Il y a donc des mesures possibles. Barnier les prendra-t-il et trouvera-t-il le ministre de l’Intérieur idoine pour le faire ? Pas sûr…

Georges Michel
Georges Michel
Editorialiste à BV, colonel (ER)

Vos commentaires

12 commentaires

  1. Il faudra sortir de l’UE qui ne nous aura apporté que misère et insatisfactions à tous les niveaux. Tout ce qui coûtait 1 francs a explosé à 1 euro donc à 6,55957 francs. Personne n’a pipé mot. Et nos économies, et nos salaires, et nos pensions. Quel est le ministre qui mettra ce problème grave à l’assemblée. Il n’y a qu’Asselineau et Philippot qui ont eu le courage de dénoncer cette tromperie immonde. Quant à Michel Barnier, je lui souhaite bcp de courage mais je n’ai aucunes illusions.

  2. La France risquait un gouvernement LFI avec Mélenchon en Chavez local qui aurait transformé le pays en Venezuela en 15 jours.
    Avec Barnier (et l’Union européenne), nous allons devenir le Venezuela… mais beaucoup plus lentement.

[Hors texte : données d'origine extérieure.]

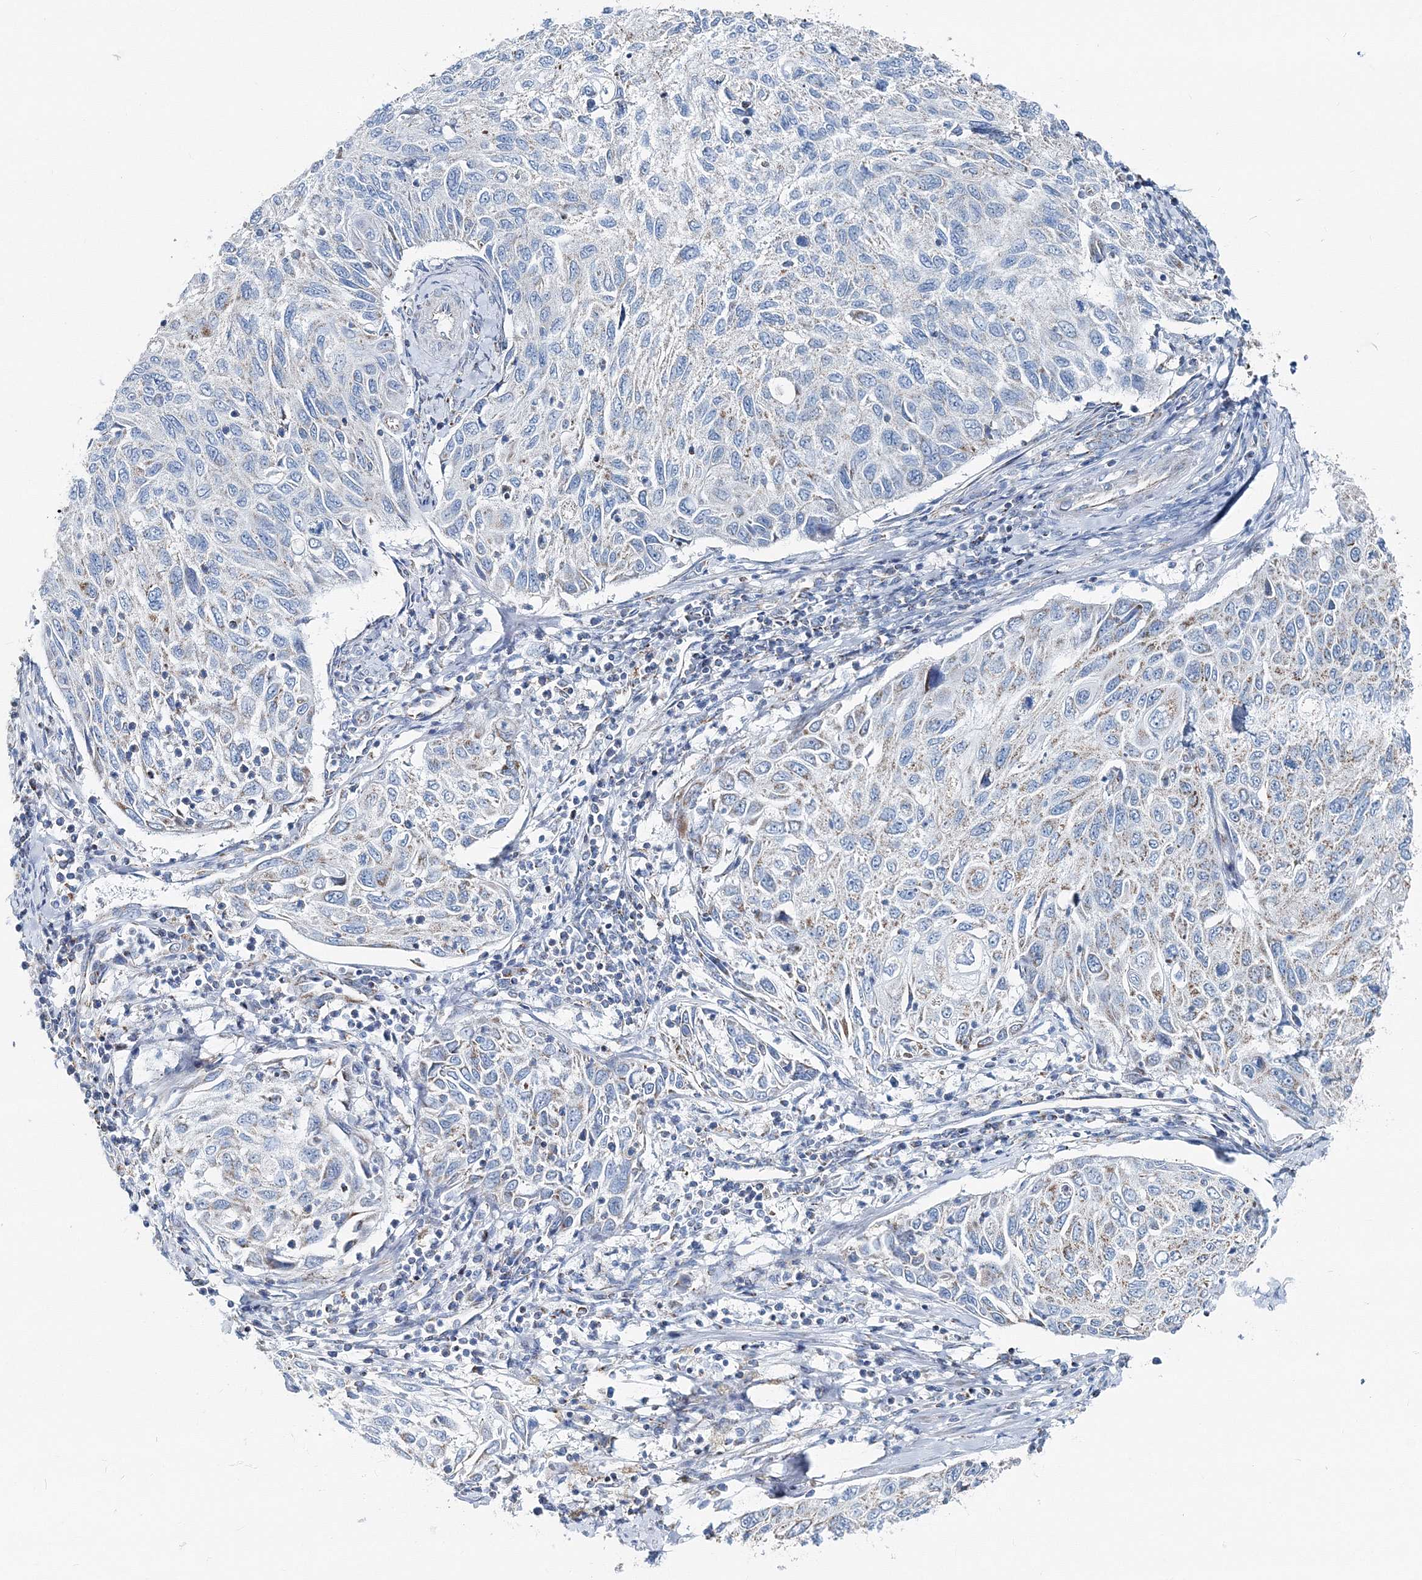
{"staining": {"intensity": "weak", "quantity": "<25%", "location": "cytoplasmic/membranous"}, "tissue": "cervical cancer", "cell_type": "Tumor cells", "image_type": "cancer", "snomed": [{"axis": "morphology", "description": "Squamous cell carcinoma, NOS"}, {"axis": "topography", "description": "Cervix"}], "caption": "This photomicrograph is of cervical squamous cell carcinoma stained with immunohistochemistry (IHC) to label a protein in brown with the nuclei are counter-stained blue. There is no positivity in tumor cells.", "gene": "GABARAPL2", "patient": {"sex": "female", "age": 70}}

  3. Dans cette mascarade digne d’un jeu de tarot on a éliminé d’emblée le « cavalier » (lfiste) , puis la « Reine » (Nfp), puis l’ « excuse » (ex ceci ex cela) , quelques valets de circonstance , ne reste que le « Roi » , mais comme en des temps mémoriaux la meute révolutionnaire veut et va lui administrer le couperet. Emmanuel Macron a sorti de son chapeau de magicien cet homme providentiel qui après un moment d’euphorie va rentrer dans les rangs et si l’on en croit les rumeurs des uns et des autres , notre 1er ministre va reconduire les mêmes « démissionnaires » en mettant aux marges ses copains et qui sait un (ou deux) « gauchiste » déviant . Ainsi nous allons recommencer une énième version de la France qui s’enfonce dans les géhennes de l’insécurité, de l’immigration galopante , des trous abyssaux de la dette publique (le mille feuilles public risque encore de s’engorger) , etc…, etc… Aucune confiance dans la politique que va mener monsieur Barnier , trop consensuel donc peu d’énergie. Emmanuel Macron va encore tirer les marrons du feu (provisoirement s’entend).

  4. M Le Gallou est égal à lui-même. Certes, Jean-Philippe Tanguy a commis une erreur en s’ attaquant assez grossièrement à M. Barnier. Il s’ en est d’ ailleurs excusé. Mais ce n’ est pas pour la raison évoquée par M Le Gallou. Non J-P Tanguy n’ est pas un progressiste de gauche et il s’élève souvent contre cette théorie du genre qu’ on tend à nous imposer. Il n’ est pas un homosexuel militant . M Le Gallou , lui, est obsédé par l’ homosexualité. C’ était déjà comme ça du temps de Philippot où il ne voyait chez celui-ci qu’ un homosexuel. Je ne dirais pas ici comment, moi, je qualifierais M Le Gallou…

  5. Tous ces hauts fonctionnaires finissent comme « essayistes » ce qu’ils ont faits toute leur vie durant aux crochets de la population sans jamais trouver des solutions mais ils ont « essayisté » et la seule chose qu’ils ont trouvé c’est de se remplir les poches et prêcher des conseils inutiles et néfaste mais ils ont un tel niveau qu’ile ne comprennent pas ce qu’ils font. Dommage pour la France et les Français qui les laissent faire et qui les engraissent.

  6. Macron depuis quelques jours reprend des forces , il s’alimente mieux , ne dit plus de bêtises, inaugure les chrysanthèmes ou autres manifestations populaires …il a installé un gros fusible à Matignon , il va pouvoir d’ici quelques mois au dessus de la mêlée nous délivrer son analyse , sa vérité , ses conseils …lui ne perd plus de plumes pour quelques temps , il a un peu plus de 2 années devant lui , il savoure que plus personne n’évoque sa démission depuis l’arrivée de zorro à Matignon…tout se déroule comme il le souhaitait . Sinon la France ? et bien la France attendra encore , elle a l’habitude

  7. lu dans le monde, »Delphine Dulong « Il est temps de stopper cette dérive politique et institutionnelle »
    le vrai problème est la main mise de la technocratie sur la France.
    La justice, les politiques, la fonction publique, les médias ou le monde de la culture ont diabolisés le RN mais vivent de l’argent des contribuables.
    Ces soit disant démocrates ont bloqué les institutions.
    si les français le réalisent le retour de bâton risque d’être rude.
    Déjà en province on s’attend à des coupes franches dans les subventions.
    Barnier est courageux d’accepter le poste.